■ The tasks:
a) Summarize the web-scraping thread in two sentences.
b) Extend the web-scraping thread past its final reply.

##### Passage provided

Ask HN: How you scrape websites? - seriousQ
======
remx
Greasemonkey[0] is fairly handy for scraping. You can even include remote
resources like jQuery if you're targeting specific DOM elements in the page.
For storing the data, you can just use LocalStorage (for example if you're
paginating)

[0] [https://addons.mozilla.org/en-
US/firefox/addon/greasemonkey/](https://addons.mozilla.org/en-
US/firefox/addon/greasemonkey/)

------
stefanpie
99% of the time I can easily thow together a simple Python script with the
BeautifulSoup and requests libraries to do any kind of basic scraping, form
text to images or to API endpoints. And most of the time if I need a to store
the data nicely I can either use the built-in csv or json modules or use
SQLite database as a single file (which I believe is also part of the standard
library)

------
brandonlipman
So many ways to do this. What are you trying to scrape? If its light weight,
you could use a Chrome plugin called Data Miner. Right now I am using
Beautiful Soup for most of my scrapping and love it. Python is incredibly easy
to learn and powerful.

##########
##### Given records

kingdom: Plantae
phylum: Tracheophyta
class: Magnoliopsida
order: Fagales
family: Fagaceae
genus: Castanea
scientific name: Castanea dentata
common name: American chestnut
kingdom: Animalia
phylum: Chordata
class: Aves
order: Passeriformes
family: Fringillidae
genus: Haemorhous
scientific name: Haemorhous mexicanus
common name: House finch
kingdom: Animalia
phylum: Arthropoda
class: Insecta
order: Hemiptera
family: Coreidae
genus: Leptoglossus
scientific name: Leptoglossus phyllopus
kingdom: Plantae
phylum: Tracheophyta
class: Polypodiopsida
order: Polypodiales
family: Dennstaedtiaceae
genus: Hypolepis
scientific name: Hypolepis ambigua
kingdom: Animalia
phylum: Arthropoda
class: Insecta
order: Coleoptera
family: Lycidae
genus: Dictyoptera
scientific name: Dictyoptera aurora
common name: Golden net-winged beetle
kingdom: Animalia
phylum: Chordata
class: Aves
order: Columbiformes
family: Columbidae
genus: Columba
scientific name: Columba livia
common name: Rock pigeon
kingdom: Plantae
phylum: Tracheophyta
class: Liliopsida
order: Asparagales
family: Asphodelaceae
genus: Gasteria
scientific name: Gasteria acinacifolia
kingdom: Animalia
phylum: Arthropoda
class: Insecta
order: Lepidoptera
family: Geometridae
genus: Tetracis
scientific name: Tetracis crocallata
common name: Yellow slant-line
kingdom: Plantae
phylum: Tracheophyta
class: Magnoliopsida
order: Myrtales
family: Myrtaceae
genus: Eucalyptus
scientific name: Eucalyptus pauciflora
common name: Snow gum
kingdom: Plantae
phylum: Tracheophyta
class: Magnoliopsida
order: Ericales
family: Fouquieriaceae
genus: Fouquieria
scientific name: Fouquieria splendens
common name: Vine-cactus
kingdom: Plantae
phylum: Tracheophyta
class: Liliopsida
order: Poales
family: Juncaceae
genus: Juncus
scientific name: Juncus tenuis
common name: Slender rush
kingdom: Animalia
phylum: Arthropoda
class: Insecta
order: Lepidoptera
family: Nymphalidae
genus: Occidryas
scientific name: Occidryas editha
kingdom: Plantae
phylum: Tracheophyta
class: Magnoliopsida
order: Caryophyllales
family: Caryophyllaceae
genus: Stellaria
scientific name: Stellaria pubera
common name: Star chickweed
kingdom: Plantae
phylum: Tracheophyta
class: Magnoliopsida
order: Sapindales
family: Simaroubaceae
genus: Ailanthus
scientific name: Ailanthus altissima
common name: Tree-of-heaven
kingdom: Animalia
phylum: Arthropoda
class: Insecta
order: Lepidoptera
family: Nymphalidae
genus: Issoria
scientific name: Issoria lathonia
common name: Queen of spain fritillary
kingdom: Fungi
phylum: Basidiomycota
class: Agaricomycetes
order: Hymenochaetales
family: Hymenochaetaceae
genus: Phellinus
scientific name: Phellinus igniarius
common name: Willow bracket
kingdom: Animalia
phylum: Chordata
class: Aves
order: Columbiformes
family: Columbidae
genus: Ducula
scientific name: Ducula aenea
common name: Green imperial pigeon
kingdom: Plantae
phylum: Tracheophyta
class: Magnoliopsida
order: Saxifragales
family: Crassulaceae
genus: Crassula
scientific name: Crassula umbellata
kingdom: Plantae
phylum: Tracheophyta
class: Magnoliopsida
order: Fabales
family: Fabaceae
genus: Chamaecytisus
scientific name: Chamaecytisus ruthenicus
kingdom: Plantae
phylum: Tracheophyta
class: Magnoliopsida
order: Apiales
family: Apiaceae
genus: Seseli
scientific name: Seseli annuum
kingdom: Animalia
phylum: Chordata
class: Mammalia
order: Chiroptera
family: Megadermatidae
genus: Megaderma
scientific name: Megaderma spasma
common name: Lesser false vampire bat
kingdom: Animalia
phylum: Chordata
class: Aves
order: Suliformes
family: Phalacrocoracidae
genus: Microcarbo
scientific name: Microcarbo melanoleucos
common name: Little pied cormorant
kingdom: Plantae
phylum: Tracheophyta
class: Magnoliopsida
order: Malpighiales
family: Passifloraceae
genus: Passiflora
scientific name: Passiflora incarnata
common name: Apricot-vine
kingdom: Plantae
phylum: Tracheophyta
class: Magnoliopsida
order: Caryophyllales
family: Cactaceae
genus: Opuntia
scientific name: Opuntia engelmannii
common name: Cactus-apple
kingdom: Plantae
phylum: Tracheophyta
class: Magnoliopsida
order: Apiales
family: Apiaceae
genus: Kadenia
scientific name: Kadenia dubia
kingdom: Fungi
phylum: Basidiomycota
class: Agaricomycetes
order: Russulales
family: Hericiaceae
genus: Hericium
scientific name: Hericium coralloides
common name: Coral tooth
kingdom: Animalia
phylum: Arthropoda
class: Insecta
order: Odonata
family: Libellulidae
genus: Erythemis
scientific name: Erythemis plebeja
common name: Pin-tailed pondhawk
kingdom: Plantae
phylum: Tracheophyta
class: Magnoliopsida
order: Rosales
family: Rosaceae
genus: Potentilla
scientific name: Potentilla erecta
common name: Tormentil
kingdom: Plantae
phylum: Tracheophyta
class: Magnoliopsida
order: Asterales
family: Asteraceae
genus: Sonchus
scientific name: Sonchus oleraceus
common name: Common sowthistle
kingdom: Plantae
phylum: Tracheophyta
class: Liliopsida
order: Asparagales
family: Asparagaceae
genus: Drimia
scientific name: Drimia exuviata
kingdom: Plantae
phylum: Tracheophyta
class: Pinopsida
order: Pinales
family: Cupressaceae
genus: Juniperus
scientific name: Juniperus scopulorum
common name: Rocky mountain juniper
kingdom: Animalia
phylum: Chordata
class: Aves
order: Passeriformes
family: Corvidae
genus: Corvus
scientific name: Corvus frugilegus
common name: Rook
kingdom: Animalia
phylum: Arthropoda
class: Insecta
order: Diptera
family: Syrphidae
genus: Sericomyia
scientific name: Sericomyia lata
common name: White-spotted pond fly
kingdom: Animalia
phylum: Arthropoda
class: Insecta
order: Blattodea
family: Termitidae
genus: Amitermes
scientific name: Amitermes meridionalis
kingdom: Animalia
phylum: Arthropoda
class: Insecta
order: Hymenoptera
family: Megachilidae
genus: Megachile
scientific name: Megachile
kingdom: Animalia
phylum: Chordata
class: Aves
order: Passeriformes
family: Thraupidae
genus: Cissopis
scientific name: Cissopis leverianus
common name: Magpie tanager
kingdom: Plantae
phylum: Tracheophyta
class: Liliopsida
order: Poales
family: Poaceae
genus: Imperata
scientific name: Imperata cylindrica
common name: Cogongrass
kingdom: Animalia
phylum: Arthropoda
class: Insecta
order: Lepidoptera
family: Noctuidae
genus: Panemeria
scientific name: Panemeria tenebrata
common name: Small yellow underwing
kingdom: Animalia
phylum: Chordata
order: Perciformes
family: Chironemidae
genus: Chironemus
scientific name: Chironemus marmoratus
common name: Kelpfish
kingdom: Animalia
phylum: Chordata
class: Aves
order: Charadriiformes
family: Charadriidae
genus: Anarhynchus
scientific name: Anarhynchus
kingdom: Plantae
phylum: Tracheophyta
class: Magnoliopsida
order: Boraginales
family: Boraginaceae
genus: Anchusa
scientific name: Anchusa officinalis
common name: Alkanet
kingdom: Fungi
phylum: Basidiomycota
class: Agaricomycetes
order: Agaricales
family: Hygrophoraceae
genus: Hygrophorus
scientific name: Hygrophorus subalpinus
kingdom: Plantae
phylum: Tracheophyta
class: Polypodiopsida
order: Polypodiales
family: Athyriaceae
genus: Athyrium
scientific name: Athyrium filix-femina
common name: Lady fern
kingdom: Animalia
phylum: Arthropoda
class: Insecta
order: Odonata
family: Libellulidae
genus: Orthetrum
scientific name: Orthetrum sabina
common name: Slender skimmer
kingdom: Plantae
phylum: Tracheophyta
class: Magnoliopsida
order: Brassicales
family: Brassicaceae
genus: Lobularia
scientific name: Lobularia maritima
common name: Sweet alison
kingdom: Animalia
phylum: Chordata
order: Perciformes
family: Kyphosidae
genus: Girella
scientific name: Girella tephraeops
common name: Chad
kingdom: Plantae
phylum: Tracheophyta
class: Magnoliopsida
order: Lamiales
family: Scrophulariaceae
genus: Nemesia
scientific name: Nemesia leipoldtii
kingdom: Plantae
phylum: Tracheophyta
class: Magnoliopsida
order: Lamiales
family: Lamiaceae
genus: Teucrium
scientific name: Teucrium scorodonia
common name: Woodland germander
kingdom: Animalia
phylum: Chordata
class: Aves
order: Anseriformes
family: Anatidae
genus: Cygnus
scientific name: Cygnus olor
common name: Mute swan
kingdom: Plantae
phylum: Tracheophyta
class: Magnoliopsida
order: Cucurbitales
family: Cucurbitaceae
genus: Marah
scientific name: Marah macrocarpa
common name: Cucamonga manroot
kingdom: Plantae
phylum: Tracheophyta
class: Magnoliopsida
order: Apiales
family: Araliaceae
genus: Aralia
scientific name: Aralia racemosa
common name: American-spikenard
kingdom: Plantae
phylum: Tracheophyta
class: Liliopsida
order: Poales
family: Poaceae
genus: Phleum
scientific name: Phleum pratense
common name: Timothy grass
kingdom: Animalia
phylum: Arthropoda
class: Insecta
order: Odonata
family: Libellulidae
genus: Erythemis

##########

■ Expected responses:
a) In a thread asking how people scrape websites, one reply recommends Greasemonkey, which can pull in remote resources like jQuery and keep data in LocalStorage. Two other replies favor Python with BeautifulSoup: one pairs it with the requests library and stores results with the csv or json modules or a SQLite file, while the other also suggests a Chrome plugin called Data Miner for lightweight jobs.

b)
------
motyar
I use PHP
[http://motyar.info/webscrapemaster/](http://motyar.info/webscrapemaster/)

------
egfx
Try with another. The qkast web clipper [http://qkast.com](http://qkast.com)

------
jetti
It has been awhile since I last did this but I used HTMLAgilityPack for .NET.

------
limeblack
I've used Phatom.js before. It really depends on the site. Some sites need
full browsers running which you could use selenium.

------
Philomath
If you like JavaScript you may give Nightmare.js a try. It's so simple yet so
powerful. I've used it quite a lot and never had a complaint.

------
hawkweed
JSoup[0] works fine for me.

[0] [https://jsoup.org/](https://jsoup.org/)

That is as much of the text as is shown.